▶ [What you need to do] Please, could you print all the lines below exactly, leaving out the pictures?

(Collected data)
———
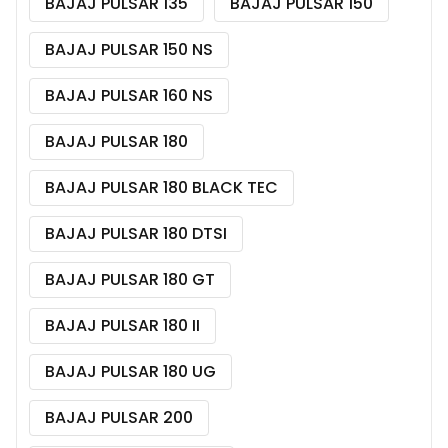
BAJAJ PULSAR 135
BAJAJ PULSAR 150
BAJAJ PULSAR 150 NS
BAJAJ PULSAR 160 NS
BAJAJ PULSAR 180
BAJAJ PULSAR 180 BLACK TEC
BAJAJ PULSAR 180 DTSI
BAJAJ PULSAR 180 GT
BAJAJ PULSAR 180 II
BAJAJ PULSAR 180 UG
BAJAJ PULSAR 200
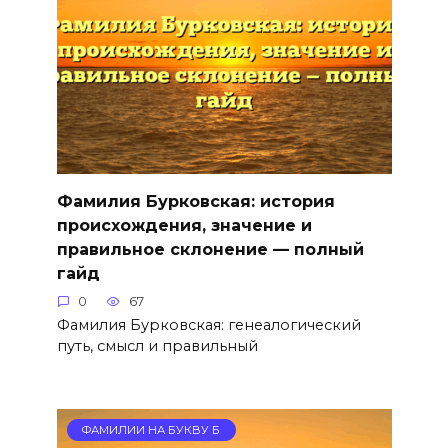
Фамилия Бурковская: история
происхождения, значение и
правильное склонение — полный
гайд
0
67
Фамилия Бурковская: генеалогический
путь, смысл и правильный
ФАМИЛИИ НА БУКВУ Б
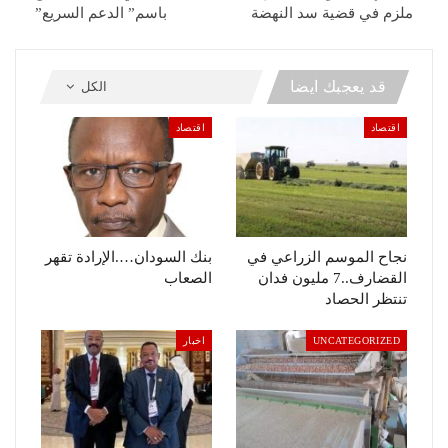
ملزم في قضية سد النهضة
باسم” الدعم السريع”
قد يعجبك ايضا
الكل
اقتصاد
اقتصاد
نجاح الموسم الزراعي في
بنك السودان….الإرادة تقهر
القضارف..7 مليون فدان
الصعاب
تنتظر الحصاد
UNCATEGORIZED
اخبار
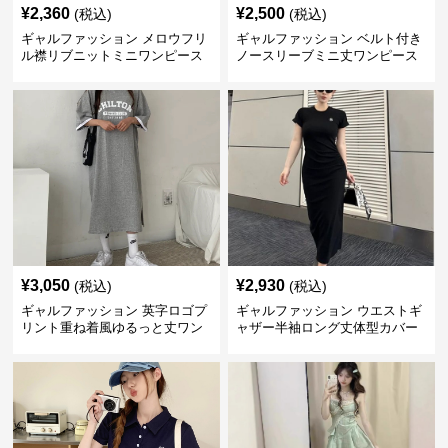
¥
2,360
¥
2,500
(税込)
(税込)
ギャルファッション メロウフリ
ギャルファッション ベルト付き
ル襟リブニットミニワンピース
ノースリーブミニ丈ワンピース
¥
3,050
¥
2,930
(税込)
(税込)
ギャルファッション 英字ロゴプ
ギャルファッション ウエストギ
リント重ね着風ゆるっと丈ワン
ャザー半袖ロング丈体型カバー
ピース
ワンピース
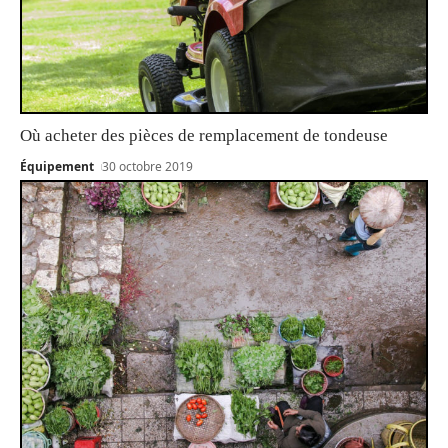
Où acheter des pièces de remplacement de tondeuse
Équipement
30 octobre 2019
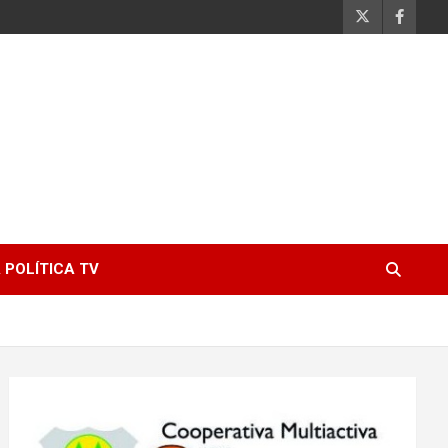
 POLÍTICA TV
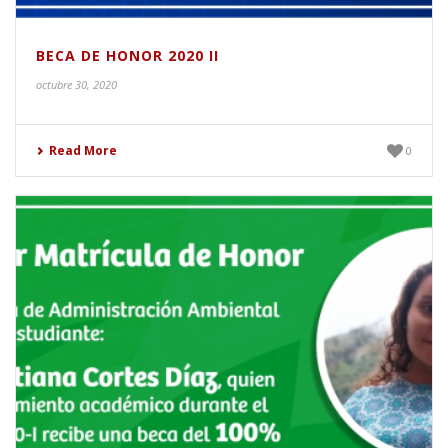
BECA DE HONOR 2020 II
octubre 30, 2020
Read More
0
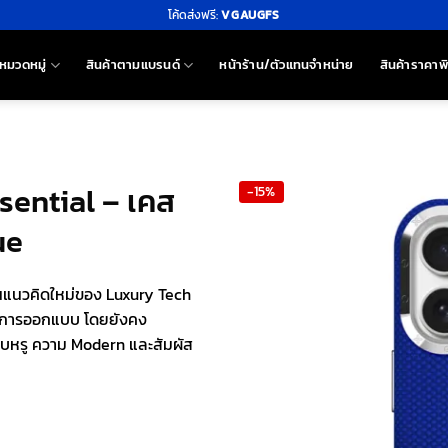
โค้ดส่งฟรี:
VGAUGFS
หมวดหมู่
สินค้าตามแบรนด์
หน้าร้าน/ตัวแทนจำหน่าย
สินค้าราคาพ
sential – เคส
-15%
ue
อนแนวคิดใหม่ของ Luxury Tech
ียดการออกแบบ โดยยังคง
ยบหรู ความ Modern และสัมผัส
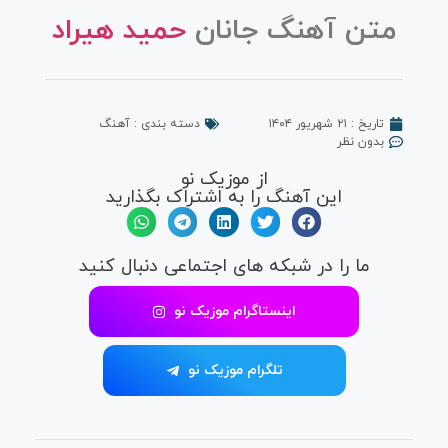
متن آهنگ جانان
حمید هیراد
تاریخ :
۲۱ شهریور ۱۴۰۴
دسته بندی :
آهنگ
بدون نظر
از موزیک نو
این آهنگ را به اشتراک بگذارید
ما را در شبکه های اجتماعی دنبال کنید
اینستاگرام موزیک نو
تلگرام موزیک نو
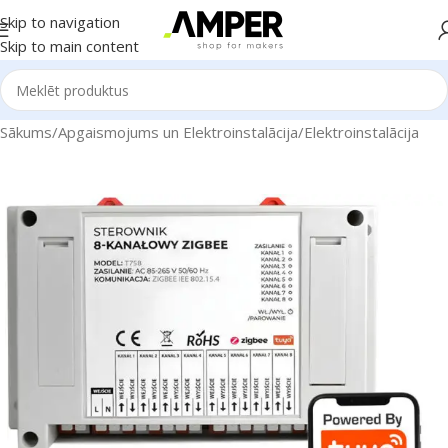
Skip to navigation
Skip to main content
Sākums
/
Apgaismojums un Elektroinstalācija
/
Elektroinstalācija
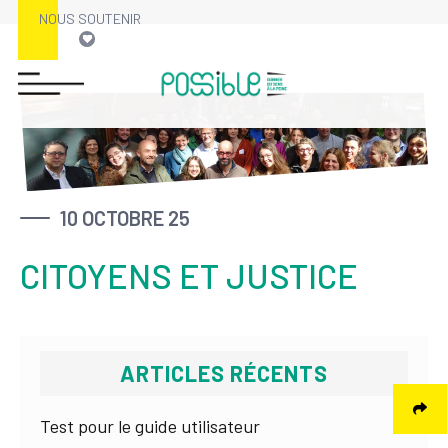
NOUS SOUTENIR
Skip
to
content
10 OCTOBRE 25
CITOYENS ET JUSTICE
ARTICLES RÉCENTS
Test pour le guide utilisateur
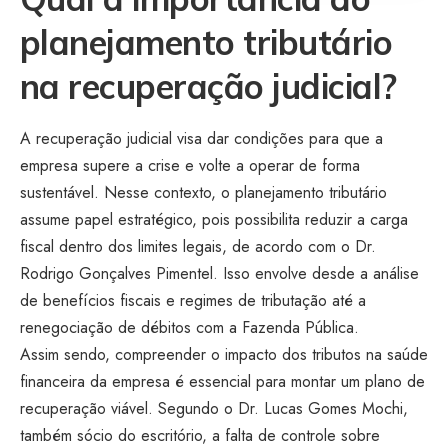
planejamento tributário
na recuperação judicial?
A recuperação judicial visa dar condições para que a
empresa supere a crise e volte a operar de forma
sustentável. Nesse contexto, o planejamento tributário
assume papel estratégico, pois possibilita reduzir a carga
fiscal dentro dos limites legais, de acordo com o Dr.
Rodrigo Gonçalves Pimentel. Isso envolve desde a análise
de benefícios fiscais e regimes de tributação até a
renegociação de débitos com a Fazenda Pública.
Assim sendo, compreender o impacto dos tributos na saúde
financeira da empresa é essencial para montar um plano de
recuperação viável. Segundo o Dr. Lucas Gomes Mochi,
também sócio do escritório, a falta de controle sobre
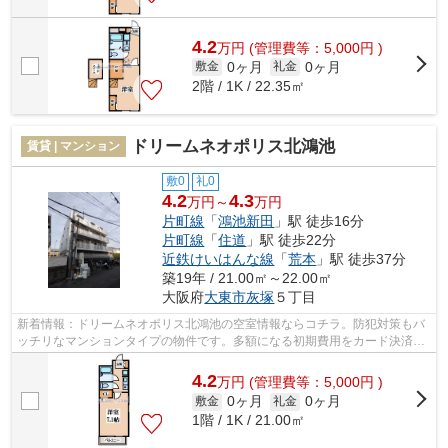
4.2
万
円
(管理費等：5,000円 )
0ヶ月
0ヶ月
敷金
礼金
2階 / 1K / 22.35㎡
ドリームネオポリス北鴻池
賃貸 | マンション
敷0
礼0
4.2
4.3
万円～
万円
片町線
「
鴻池新田
」駅 徒歩16分
片町線
「
住道
」駅 徒歩22分
近鉄けいはんな線
「
荒本
」駅 徒歩37分
築19年 / 21.00㎡～22.00㎡
大阪府
大東市
灰塚
５丁目
新着情報：ドリームネオポリス北鴻池の空室情報ならコチラ。防犯対策もバ
ッチリなマンションタイプの物件です。多額になる初期費用をカード決済す
ると、ポイントがおすすめに貯まりま...
4.2
万
円
(管理費等：5,000円 )
0ヶ月
0ヶ月
敷金
礼金
1階 / 1K / 21.00㎡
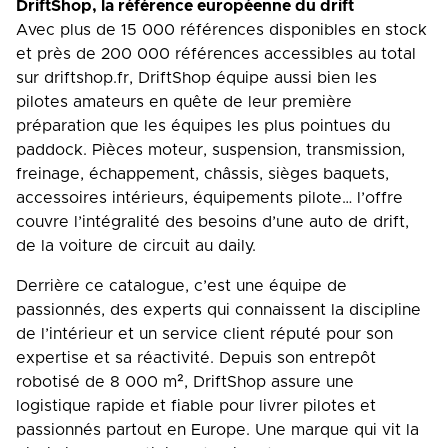
DriftShop, la référence européenne du drift
Avec plus de 15 000 références disponibles en stock
et près de 200 000 références accessibles au total
sur driftshop.fr, DriftShop équipe aussi bien les
pilotes amateurs en quête de leur première
préparation que les équipes les plus pointues du
paddock. Pièces moteur, suspension, transmission,
freinage, échappement, châssis, sièges baquets,
accessoires intérieurs, équipements pilote… l’offre
couvre l’intégralité des besoins d’une auto de drift,
de la voiture de circuit au daily.
Derrière ce catalogue, c’est une équipe de
passionnés, des experts qui connaissent la discipline
de l’intérieur et un service client réputé pour son
expertise et sa réactivité. Depuis son entrepôt
robotisé de 8 000 m², DriftShop assure une
logistique rapide et fiable pour livrer pilotes et
passionnés partout en Europe. Une marque qui vit la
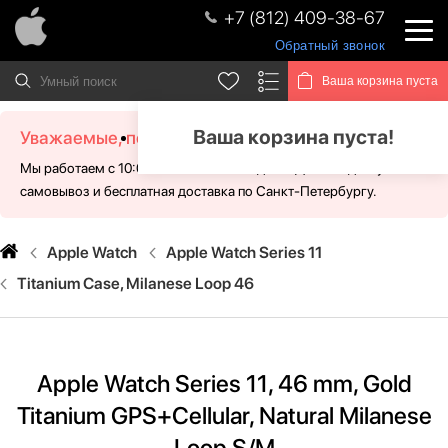
+7 (812) 409-38-67
Обратный звонок
Ваша корзина пуста
Ваша корзина пуста!
Уважаемые, посетители!
Мы работаем с 10:00 - 21:00 без выходных. Для Вас доступен
самовывоз и бесплатная доставка по Санкт-Петербургу.
Apple Watch
Apple Watch Series 11
Titanium Case, Milanese Loop 46
Apple Watch Series 11, 46 mm, Gold
Titanium GPS+Cellular, Natural Milanese
Loop S/M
———
▶ [Response to this exercise]
BAJAJ PULSAR 135
BAJAJ PULSAR 150
BAJAJ PULSAR 150 NS
BAJAJ PULSAR 160 NS
BAJAJ PULSAR 180
BAJAJ PULSAR 180 BLACK TEC
BAJAJ PULSAR 180 DTSI
BAJAJ PULSAR 180 GT
BAJAJ PULSAR 180 II
BAJAJ PULSAR 180 UG
BAJAJ PULSAR 200
Фамилия Бурковская: история
происхождения, значение и
правильное склонение — полный
гайд
0
67
Фамилия Бурковская: генеалогический
путь, смысл и правильный
ФАМИЛИИ НА БУКВУ Б
ملزم في قضية سد النهضة
باسم” الدعم السريع”
قد يعجبك ايضا
الكل
اقتصاد
اقتصاد
نجاح الموسم الزراعي في
بنك السودان….الإرادة تقهر
القضارف..7 مليون فدان
الصعاب
تنتظر الحصاد
UNCATEGORIZED
اخبار
¥
2,360
¥
2,500
(税込)
(税込)
ギャルファッション メロウフリ
ギャルファッション ベルト付き
ル襟リブニットミニワンピース
ノースリーブミニ丈ワンピース
¥
3,050
¥
2,930
(税込)
(税込)
ギャルファッション 英字ロゴプ
ギャルファッション ウエストギ
リント重ね着風ゆるっと丈ワン
ャザー半袖ロング丈体型カバー
ピース
ワンピース
Où acheter des pièces de remplacement de tondeuse
Équipement
30 octobre 2019
 POLÍTICA TV
BECA DE HONOR 2020 II
octubre 30, 2020
Read More
0
โค้ดส่งฟรี:
VGAUGFS
หมวดหมู่
สินค้าตามแบรนด์
หน้าร้าน/ตัวแทนจำหน่าย
สินค้าราคาพ
sential – เคส
-15%
ue
อนแนวคิดใหม่ของ Luxury Tech
ียดการออกแบบ โดยยังคง
ยบหรู ความ Modern และสัมผัส
متن آهنگ جانان
حمید هیراد
تاریخ :
۲۱ شهریور ۱۴۰۴
دسته بندی :
آهنگ
بدون نظر
از موزیک نو
این آهنگ را به اشتراک بگذارید
ما را در شبکه های اجتماعی دنبال کنید
اینستاگرام موزیک نو
تلگرام موزیک نو
Skip to navigation
Skip to main content
Sākums
/
Apgaismojums un Elektroinstalācija
/
Elektroinstalācija
NOUS SOUTENIR
Skip
to
content
10 OCTOBRE 25
CITOYENS ET JUSTICE
ARTICLES RÉCENTS
Test pour le guide utilisateur
planejamento tributário
na recuperação judicial?
A recuperação judicial visa dar condições para que a
empresa supere a crise e volte a operar de forma
sustentável. Nesse contexto, o planejamento tributário
assume papel estratégico, pois possibilita reduzir a carga
fiscal dentro dos limites legais, de acordo com o Dr.
Rodrigo Gonçalves Pimentel. Isso envolve desde a análise
de benefícios fiscais e regimes de tributação até a
renegociação de débitos com a Fazenda Pública.
Assim sendo, compreender o impacto dos tributos na saúde
financeira da empresa é essencial para montar um plano de
recuperação viável. Segundo o Dr. Lucas Gomes Mochi,
também sócio do escritório, a falta de controle sobre
4.2
万
円
(管理費等：5,000円 )
0ヶ月
0ヶ月
敷金
礼金
2階 / 1K / 22.35㎡
ドリームネオポリス北鴻池
賃貸 | マンション
敷0
礼0
4.2
4.3
万円～
万円
片町線
「
鴻池新田
」駅 徒歩16分
片町線
「
住道
」駅 徒歩22分
近鉄けいはんな線
「
荒本
」駅 徒歩37分
築19年 / 21.00㎡～22.00㎡
大阪府
大東市
灰塚
５丁目
新着情報：ドリームネオポリス北鴻池の空室情報ならコチラ。防犯対策もバ
ッチリなマンションタイプの物件です。多額になる初期費用をカード決済す
ると、ポイントがおすすめに貯まりま...
4.2
万
円
(管理費等：5,000円 )
0ヶ月
0ヶ月
敷金
礼金
1階 / 1K / 21.00㎡
DriftShop, la référence européenne du drift
Avec plus de 15 000 références disponibles en stock
et près de 200 000 références accessibles au total
sur driftshop.fr, DriftShop équipe aussi bien les
pilotes amateurs en quête de leur première
préparation que les équipes les plus pointues du
paddock. Pièces moteur, suspension, transmission,
freinage, échappement, châssis, sièges baquets,
accessoires intérieurs, équipements pilote… l’offre
couvre l’intégralité des besoins d’une auto de drift,
de la voiture de circuit au daily.
Derrière ce catalogue, c’est une équipe de
passionnés, des experts qui connaissent la discipline
de l’intérieur et un service client réputé pour son
expertise et sa réactivité. Depuis son entrepôt
robotisé de 8 000 m², DriftShop assure une
logistique rapide et fiable pour livrer pilotes et
passionnés partout en Europe. Une marque qui vit la
+7 (812) 409-38-67
Обратный звонок
Ваша корзина пуста
Ваша корзина пуста!
Уважаемые, посетители!
Мы работаем с 10:00 - 21:00 без выходных. Для Вас доступен
самовывоз и бесплатная доставка по Санкт-Петербургу.
Apple Watch
Apple Watch Series 11
Titanium Case, Milanese Loop 46
Apple Watch Series 11, 46 mm, Gold
Titanium GPS+Cellular, Natural Milanese
Loop S/M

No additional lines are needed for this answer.